The petulant Vincenzo Bellini, spurred into competitive loon-spinning, dumped on his weak-minded heroine Elvira (in I Puritani) not one but two episodes of melancholiac raving to outdo Gaetano Donizetti’s Anne Boleyn, gibbering away there in the Tower.

These neurasthenics had a knock-on effect in actual medicine. Forty years after the Paris premiere of Lucia, Jean-Martin Charcot, “the Napoleon of hysteria”, treated audiences (including Freud) to actings-out of mania at the Salpêtrière hospital, his patient Louise Augustine Gleizes dishing up delirious fantasies that echo Lucia’s ravings: an ecstatic encounter with the unseen beloved, the sensation of a kiss on her cheek, hallucinations of violence.

Opera had conjured into existence a whole new pathology: Freud continued to pursue it, but soon the illness of hysteria simply vanished like the morning dew.

It’s all a bit tricky now that women are universally known to be “strong”, as in Katie Mitchell’s staging of Lucia, playing at Covent Garden until May 18th.

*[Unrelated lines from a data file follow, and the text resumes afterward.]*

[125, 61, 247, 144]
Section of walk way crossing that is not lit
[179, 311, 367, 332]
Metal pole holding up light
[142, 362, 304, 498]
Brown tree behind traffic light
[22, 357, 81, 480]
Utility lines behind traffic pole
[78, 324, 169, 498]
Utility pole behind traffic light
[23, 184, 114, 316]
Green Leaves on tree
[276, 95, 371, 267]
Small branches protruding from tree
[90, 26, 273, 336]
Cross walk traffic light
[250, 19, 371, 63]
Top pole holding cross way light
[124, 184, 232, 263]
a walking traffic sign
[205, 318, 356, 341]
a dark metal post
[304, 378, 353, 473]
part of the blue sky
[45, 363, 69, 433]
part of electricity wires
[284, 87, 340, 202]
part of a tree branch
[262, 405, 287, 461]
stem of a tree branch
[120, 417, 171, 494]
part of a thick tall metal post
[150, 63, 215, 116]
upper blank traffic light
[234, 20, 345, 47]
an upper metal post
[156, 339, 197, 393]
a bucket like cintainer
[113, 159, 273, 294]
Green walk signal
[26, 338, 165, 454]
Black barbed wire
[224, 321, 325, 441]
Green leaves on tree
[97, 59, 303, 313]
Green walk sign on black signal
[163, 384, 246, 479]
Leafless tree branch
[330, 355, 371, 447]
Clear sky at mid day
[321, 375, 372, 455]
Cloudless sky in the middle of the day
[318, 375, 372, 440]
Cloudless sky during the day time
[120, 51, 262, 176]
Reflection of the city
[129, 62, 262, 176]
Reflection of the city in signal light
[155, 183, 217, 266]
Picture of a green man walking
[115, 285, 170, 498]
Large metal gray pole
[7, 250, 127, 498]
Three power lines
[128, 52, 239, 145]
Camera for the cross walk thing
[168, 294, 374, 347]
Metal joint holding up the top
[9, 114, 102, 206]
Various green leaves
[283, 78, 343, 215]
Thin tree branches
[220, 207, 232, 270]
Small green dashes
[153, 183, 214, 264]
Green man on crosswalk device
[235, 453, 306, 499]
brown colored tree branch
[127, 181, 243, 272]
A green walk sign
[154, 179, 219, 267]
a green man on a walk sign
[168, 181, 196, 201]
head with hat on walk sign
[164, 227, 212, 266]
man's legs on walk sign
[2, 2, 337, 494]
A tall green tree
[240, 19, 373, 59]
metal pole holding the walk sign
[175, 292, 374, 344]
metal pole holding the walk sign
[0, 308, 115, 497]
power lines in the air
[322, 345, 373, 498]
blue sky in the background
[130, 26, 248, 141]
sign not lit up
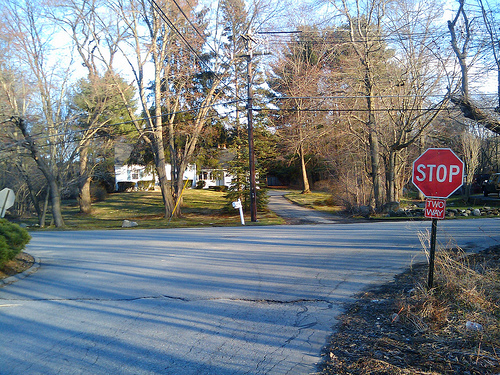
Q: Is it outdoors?
A: Yes, it is outdoors.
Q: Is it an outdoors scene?
A: Yes, it is outdoors.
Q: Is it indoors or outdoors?
A: It is outdoors.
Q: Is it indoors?
A: No, it is outdoors.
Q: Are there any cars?
A: No, there are no cars.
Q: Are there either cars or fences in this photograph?
A: No, there are no cars or fences.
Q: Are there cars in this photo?
A: No, there are no cars.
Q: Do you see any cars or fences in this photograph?
A: No, there are no cars or fences.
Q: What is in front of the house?
A: The tree is in front of the house.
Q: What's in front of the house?
A: The tree is in front of the house.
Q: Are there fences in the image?
A: No, there are no fences.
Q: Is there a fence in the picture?
A: No, there are no fences.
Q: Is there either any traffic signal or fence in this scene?
A: No, there are no fences or traffic lights.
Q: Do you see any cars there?
A: No, there are no cars.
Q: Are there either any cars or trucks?
A: No, there are no cars or trucks.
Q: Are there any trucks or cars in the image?
A: No, there are no cars or trucks.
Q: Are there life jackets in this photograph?
A: No, there are no life jackets.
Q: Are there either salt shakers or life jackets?
A: No, there are no life jackets or salt shakers.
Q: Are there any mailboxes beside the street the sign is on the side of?
A: Yes, there is a mailbox beside the street.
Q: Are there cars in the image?
A: No, there are no cars.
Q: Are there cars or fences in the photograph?
A: No, there are no cars or fences.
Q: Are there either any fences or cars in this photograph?
A: No, there are no cars or fences.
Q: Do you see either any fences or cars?
A: No, there are no cars or fences.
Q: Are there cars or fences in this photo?
A: No, there are no cars or fences.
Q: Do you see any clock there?
A: No, there are no clocks.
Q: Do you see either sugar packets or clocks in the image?
A: No, there are no clocks or sugar packets.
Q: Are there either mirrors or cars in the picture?
A: No, there are no cars or mirrors.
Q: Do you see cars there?
A: No, there are no cars.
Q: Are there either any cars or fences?
A: No, there are no cars or fences.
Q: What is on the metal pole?
A: The sign is on the pole.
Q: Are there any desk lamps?
A: No, there are no desk lamps.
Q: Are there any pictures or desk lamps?
A: No, there are no desk lamps or pictures.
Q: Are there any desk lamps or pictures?
A: No, there are no desk lamps or pictures.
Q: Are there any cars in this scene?
A: No, there are no cars.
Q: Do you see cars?
A: No, there are no cars.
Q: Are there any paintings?
A: No, there are no paintings.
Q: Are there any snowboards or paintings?
A: No, there are no paintings or snowboards.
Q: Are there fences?
A: No, there are no fences.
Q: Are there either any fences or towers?
A: No, there are no fences or towers.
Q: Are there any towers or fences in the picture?
A: No, there are no fences or towers.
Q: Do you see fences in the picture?
A: No, there are no fences.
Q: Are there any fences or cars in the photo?
A: No, there are no fences or cars.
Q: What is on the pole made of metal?
A: The sign is on the pole.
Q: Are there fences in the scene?
A: No, there are no fences.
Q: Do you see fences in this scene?
A: No, there are no fences.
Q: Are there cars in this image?
A: No, there are no cars.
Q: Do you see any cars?
A: No, there are no cars.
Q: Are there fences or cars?
A: No, there are no cars or fences.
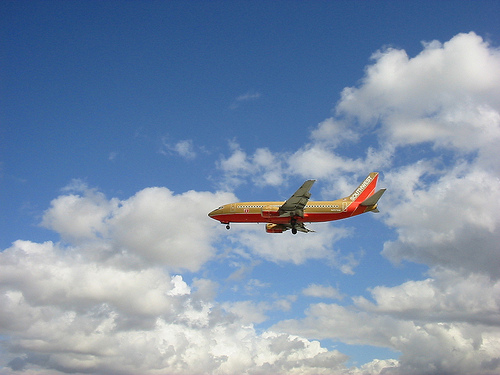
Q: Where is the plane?
A: In the sky.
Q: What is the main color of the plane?
A: Gold and red.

Donizetti, who could wring more heart wrenching pathos out of basic harmonic progressions than anyone who ever lived, went to some lengths to highlight Lucy’s wretched helplessness: she is the only significant female voice in a gloomy, masculine sound world, and Walter Scott’s true villain, Lucy’s mother, is written out.

Here it’s Lucy’s brother who gaslights her and forces her to marry ghastly Arturo, instead of her true love, to save his own skin. Lucy sings not for the “strong” but for the true majority, the world’s losers. Donizetti stands her a quarter-hour of transcendence — which will last as long as opera exists on the stage — against all the bullying and coercion in the world … and (decent dude that he was) even lets her take a few of the fuckers down with her. And not a court on earth or in heaven will convict her.